- Location of Supreme Governing Junta
- Capital: Lima
- Common languages: Spanish
- Religion: Catholicism
- Government: Military junta
- • 1822–1823: José de la Mar
- • 1822–1823: Manuel Salazar
- • 1822–1823: Felipe Alvarado [es]
- Legislature: Constituent Congress of Peru
- • Established: 20 July 1822
- • First Intermedios campaign: October 1822–January 1823
- • Balconcillo mutiny: 27 February 1823
- Currency: Peruvian real
| Preceded by | Succeeded by |
| / Protectorate of Peru | Peruvian Republic / |

= Supreme Governing Junta =

Governing institution of Peru

The Supreme Governing Junta (Suprema Junta Gubernativa), also known as the Supreme Governing Junta of Peru (Suprema Junta Gubernativa del Perú), was the military junta that governed Peru as the country's executive power after José de San Martín renounced his title of Protector of Peru in September of 1822. It was created on July 20, 1822, by the country's Constituent Congress.

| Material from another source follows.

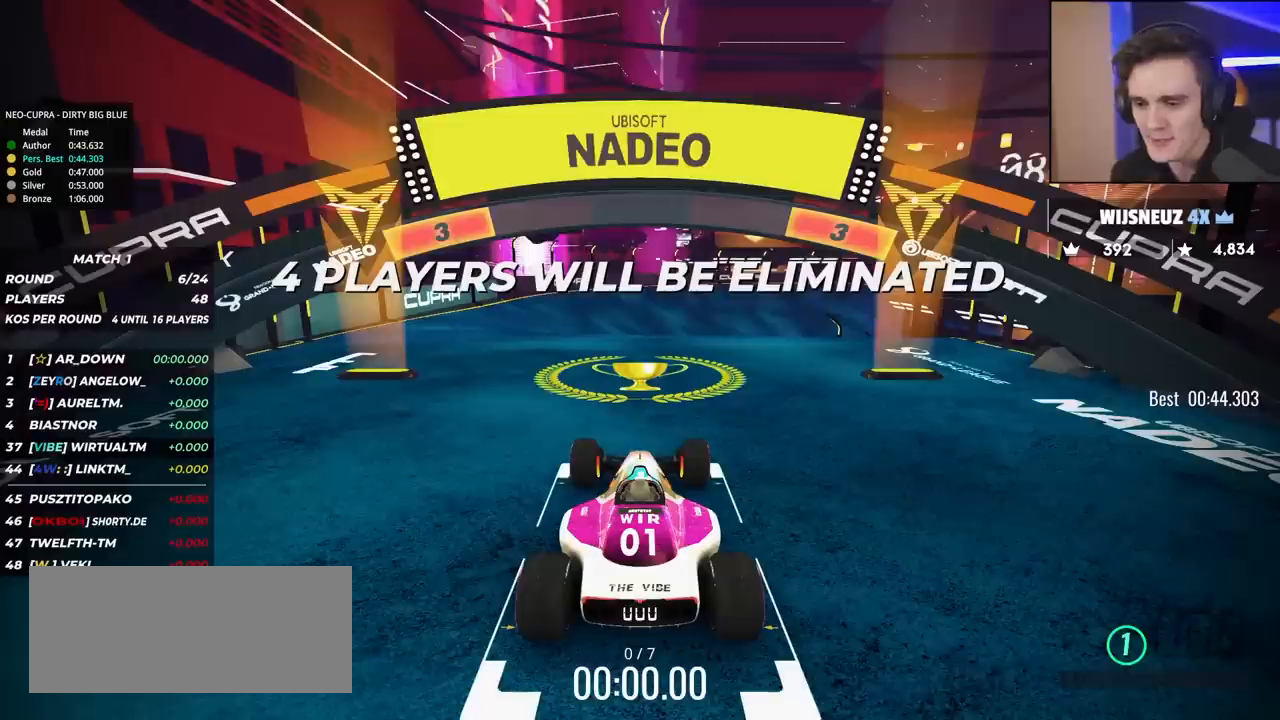
{"keys": ["up"], "events": []}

Its members—José de La Mar (president of the Junta), Felipe Antonio Alvarado and Manuel Salazar y Baquíjano—were chosen from among the deputies of the same Congress. Its primary mission was to end the War of Independence, since the royalist forces under the command of Viceroy of Peru José de la Serna were still resisting in southern and central Peru. This was carried out through the First Intermedios campaign that lasted from October 1822 to January 1823, in which the United Liberating Army, headed by General Rudecindo Alvarado, was defeated in two battles: those of Torata in January 19, and of Moquegua in January 21.

After the failed military campaign against Serna's forces, the military leaders of the Peruvian Army garrisoned in Lima rose up against the Junta and the Congress in what became known as the Balconcillo mutiny, the first coup d'état in the history of Peru.